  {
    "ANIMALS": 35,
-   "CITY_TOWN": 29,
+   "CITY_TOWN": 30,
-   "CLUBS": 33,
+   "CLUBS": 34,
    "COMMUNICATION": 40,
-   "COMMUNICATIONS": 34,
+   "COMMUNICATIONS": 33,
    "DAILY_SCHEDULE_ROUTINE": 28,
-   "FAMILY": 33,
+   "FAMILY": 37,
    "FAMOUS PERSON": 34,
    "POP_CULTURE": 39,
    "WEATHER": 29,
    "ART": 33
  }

^^^^

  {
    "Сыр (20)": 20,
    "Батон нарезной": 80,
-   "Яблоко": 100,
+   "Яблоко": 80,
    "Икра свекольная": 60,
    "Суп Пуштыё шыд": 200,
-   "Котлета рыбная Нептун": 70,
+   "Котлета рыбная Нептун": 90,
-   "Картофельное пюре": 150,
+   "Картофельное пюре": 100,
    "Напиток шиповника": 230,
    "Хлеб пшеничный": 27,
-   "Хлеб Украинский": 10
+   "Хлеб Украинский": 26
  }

^^^^

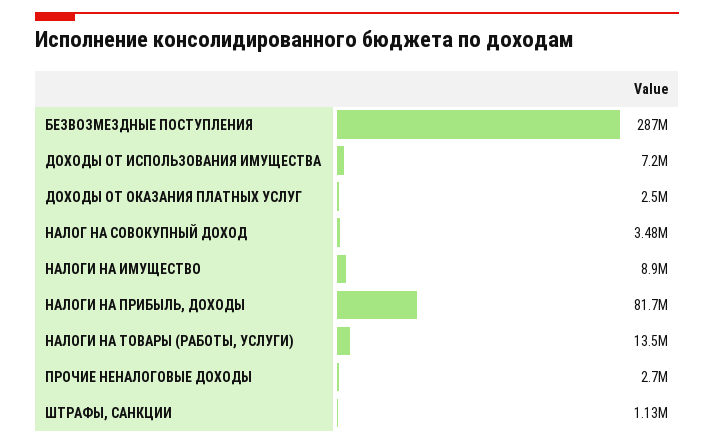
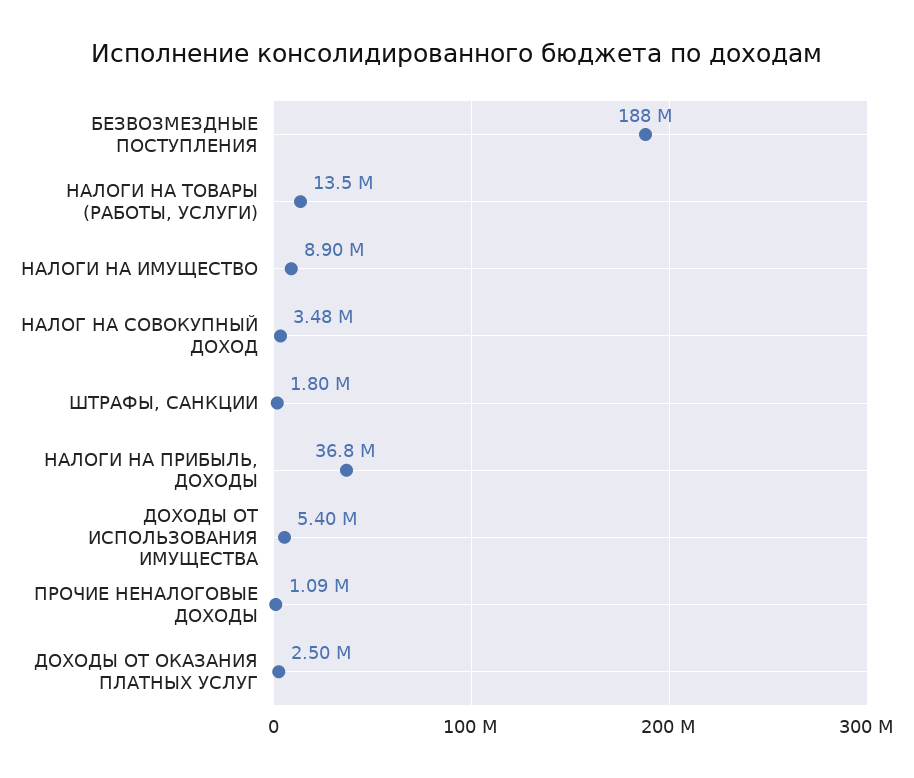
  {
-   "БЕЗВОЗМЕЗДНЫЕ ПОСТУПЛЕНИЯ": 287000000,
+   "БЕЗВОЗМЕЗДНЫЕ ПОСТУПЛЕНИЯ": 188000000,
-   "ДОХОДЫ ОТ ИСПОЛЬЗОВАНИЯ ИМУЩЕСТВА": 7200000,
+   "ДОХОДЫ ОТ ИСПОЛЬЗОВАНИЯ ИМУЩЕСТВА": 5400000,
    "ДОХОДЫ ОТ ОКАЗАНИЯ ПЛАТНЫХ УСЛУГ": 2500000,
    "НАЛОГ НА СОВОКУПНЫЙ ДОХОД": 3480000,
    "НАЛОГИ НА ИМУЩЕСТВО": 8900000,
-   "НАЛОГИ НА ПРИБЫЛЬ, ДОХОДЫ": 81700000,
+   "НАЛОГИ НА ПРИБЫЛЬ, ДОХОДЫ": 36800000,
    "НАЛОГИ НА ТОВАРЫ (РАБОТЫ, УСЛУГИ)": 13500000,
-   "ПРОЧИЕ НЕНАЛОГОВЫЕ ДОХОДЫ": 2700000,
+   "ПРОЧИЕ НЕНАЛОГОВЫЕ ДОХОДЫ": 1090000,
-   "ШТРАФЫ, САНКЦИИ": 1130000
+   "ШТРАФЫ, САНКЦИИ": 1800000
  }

^^^^

» Task directions
Using the records above, pull out each line where the word "ИМУЩЕСТВА" occurs.

» Result
-   "ДОХОДЫ ОТ ИСПОЛЬЗОВАНИЯ ИМУЩЕСТВА": 7200000,
+   "ДОХОДЫ ОТ ИСПОЛЬЗОВАНИЯ ИМУЩЕСТВА": 5400000,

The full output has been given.